• _Consignes_
[1] Relevez toutes les personnes désignées par leur prénom et leur nom dans l'extrait sur l'affaire Takieddine.
[2] Dans l'extrait sur l'affaire Takieddine, quel est le nom du bateau de Ziad Takieddine ?
[3] Extrayez de l'extrait sur l'affaire Takieddine, sans rien modifier, le passage qui commence par «L'ancien directeur général» et se termine par «de Nicolas Sarkozy.».

• _Extrait retenu_
....
L'ancien directeur général des douanes, et futur directeur du budget, festoyant sur un bateau immatriculé au Luxembourg, puis prenant gentiment la pose à côté du marchand d'armes millionnaire, spécialiste des commissions et de l'évasion fiscale : c'est la dernière surprise de l'affaire Takieddine.
Pierre-Mathieu Duhamel, 55 ans, tout à la fois haut fonctionnaire (il a enchaîné les postes importants), homme politique de droite et «pantouflard» dans le privé, fête, en juillet 2002, sa toute récente Légion d'honneur sur le bateau de Ziad Takieddine, La Diva. Il est en compagnie de Thierry Gaubert, l'ami et l'ancien collaborateur de Nicolas Sarkozy.
Ancien patron des douanes et secrétaire général de Tracfin, le service anti-blanchiment du ministère des finances (1996-1999), il sera promu cinq mois plus tard à la puissante direction du budget au ministère de l'économie et des finances. L'homme est aujourd'hui président du comité stratégique du géant de l'audit KPMG (lire son CV sous l'onglet «Prolonger»).
« J'ai été imprudent, je veux bien concéder ça, a commenté M. Duhamel, interrogé par Mediapart. Léger aussi, peut-être, mais ces photos sur un bateau ne font pas de moi un intime de M. Takieddine.»
L'imprudence s'est pourtant prolongée de 2002 à 2006, quand M. Duhamel, devenu directeur du budget, a accepté d'autres invitations de M. Takieddine, qui dissimulait alors la totalité de ses propriétés au fisc.
Des propriétés fréquentées aussi par le ministre du budget d'alors, Jean-François Copé, et sa famille. Comme nous l'avons expliqué ici, le marchand d'armes, résident fiscal en France, a réussi l'exploit de ne payer aucun impôt durant dix ans, malgré des biens estimés par lui à 100 millions d'euros – acquis grâce à une partie de ses commissions dans la vente des frégates à l'Arabie saoudite et des sous-marins au Pakistan.
....
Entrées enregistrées
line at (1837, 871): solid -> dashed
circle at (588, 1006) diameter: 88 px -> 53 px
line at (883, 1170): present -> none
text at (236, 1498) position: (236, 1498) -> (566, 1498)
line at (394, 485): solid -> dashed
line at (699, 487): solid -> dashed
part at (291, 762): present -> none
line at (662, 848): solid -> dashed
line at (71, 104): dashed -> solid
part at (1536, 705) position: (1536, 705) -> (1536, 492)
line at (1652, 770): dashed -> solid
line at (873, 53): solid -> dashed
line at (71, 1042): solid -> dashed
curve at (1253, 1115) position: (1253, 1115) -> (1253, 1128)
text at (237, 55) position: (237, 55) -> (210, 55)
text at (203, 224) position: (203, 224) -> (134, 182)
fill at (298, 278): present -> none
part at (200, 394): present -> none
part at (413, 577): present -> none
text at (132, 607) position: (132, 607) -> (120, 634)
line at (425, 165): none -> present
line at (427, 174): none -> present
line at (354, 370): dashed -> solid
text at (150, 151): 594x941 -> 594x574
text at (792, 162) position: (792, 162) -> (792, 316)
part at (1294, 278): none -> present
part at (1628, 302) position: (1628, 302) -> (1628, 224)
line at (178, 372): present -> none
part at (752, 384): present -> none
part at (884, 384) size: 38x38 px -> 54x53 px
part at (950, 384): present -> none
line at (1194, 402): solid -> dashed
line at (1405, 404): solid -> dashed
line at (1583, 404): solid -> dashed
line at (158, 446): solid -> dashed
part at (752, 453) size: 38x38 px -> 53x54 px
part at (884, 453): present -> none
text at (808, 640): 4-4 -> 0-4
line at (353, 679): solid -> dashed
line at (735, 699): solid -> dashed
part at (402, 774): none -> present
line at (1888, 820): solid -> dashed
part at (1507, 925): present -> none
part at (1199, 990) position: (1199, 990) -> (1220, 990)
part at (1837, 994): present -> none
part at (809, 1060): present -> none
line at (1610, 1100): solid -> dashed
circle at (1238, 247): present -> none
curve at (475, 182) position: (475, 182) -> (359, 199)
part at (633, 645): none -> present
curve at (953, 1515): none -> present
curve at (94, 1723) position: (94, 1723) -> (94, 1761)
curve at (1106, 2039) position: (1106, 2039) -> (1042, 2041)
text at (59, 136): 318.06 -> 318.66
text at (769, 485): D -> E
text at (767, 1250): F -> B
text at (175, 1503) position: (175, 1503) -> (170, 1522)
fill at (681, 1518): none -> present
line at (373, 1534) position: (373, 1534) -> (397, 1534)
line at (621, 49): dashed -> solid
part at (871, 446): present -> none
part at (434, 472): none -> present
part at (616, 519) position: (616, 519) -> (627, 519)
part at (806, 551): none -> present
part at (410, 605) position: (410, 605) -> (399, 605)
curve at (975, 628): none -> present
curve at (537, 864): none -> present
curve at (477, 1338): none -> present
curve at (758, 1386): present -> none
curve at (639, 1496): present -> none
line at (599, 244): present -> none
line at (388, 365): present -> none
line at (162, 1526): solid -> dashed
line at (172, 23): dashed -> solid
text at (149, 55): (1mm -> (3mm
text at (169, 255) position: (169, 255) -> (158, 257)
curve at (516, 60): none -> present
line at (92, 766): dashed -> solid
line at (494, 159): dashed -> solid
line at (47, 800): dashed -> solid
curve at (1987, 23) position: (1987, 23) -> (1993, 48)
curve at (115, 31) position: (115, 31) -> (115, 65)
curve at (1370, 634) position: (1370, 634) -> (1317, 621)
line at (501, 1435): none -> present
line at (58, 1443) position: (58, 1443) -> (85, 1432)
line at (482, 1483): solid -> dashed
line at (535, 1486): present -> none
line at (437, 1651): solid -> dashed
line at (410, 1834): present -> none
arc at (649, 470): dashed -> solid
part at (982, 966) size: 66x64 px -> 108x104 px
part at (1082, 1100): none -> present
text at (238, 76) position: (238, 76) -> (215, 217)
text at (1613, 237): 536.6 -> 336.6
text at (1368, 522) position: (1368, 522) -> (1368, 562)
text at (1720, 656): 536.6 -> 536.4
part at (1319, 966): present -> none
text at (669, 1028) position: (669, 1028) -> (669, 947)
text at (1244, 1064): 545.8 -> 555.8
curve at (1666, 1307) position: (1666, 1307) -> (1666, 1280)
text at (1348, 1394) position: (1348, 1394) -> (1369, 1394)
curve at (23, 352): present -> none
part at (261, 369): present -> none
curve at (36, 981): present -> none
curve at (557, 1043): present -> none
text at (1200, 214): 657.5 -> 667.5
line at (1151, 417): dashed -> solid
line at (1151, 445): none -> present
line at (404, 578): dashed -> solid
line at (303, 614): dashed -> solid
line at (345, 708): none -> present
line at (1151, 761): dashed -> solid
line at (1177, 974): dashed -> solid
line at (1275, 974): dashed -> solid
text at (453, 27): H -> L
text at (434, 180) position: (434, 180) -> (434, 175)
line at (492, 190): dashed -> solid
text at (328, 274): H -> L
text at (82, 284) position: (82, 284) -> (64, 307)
....
• _Réponses_
[1]
Pierre-Mathieu Duhamel
Ziad Takieddine
Thierry Gaubert
Nicolas Sarkozy
Jean-François Copé

[2] La Diva.

[3]
L'ancien directeur général des douanes, et futur directeur du budget, festoyant sur un bateau immatriculé au Luxembourg, puis prenant gentiment la pose à côté du marchand d'armes millionnaire, spécialiste des commissions et de l'évasion fiscale : c'est la dernière surprise de l'affaire Takieddine.
Pierre-Mathieu Duhamel, 55 ans, tout à la fois haut fonctionnaire (il a enchaîné les postes importants), homme politique de droite et «pantouflard» dans le privé, fête, en juillet 2002, sa toute récente Légion d'honneur sur le bateau de Ziad Takieddine, La Diva. Il est en compagnie de Thierry Gaubert, l'ami et l'ancien collaborateur de Nicolas Sarkozy.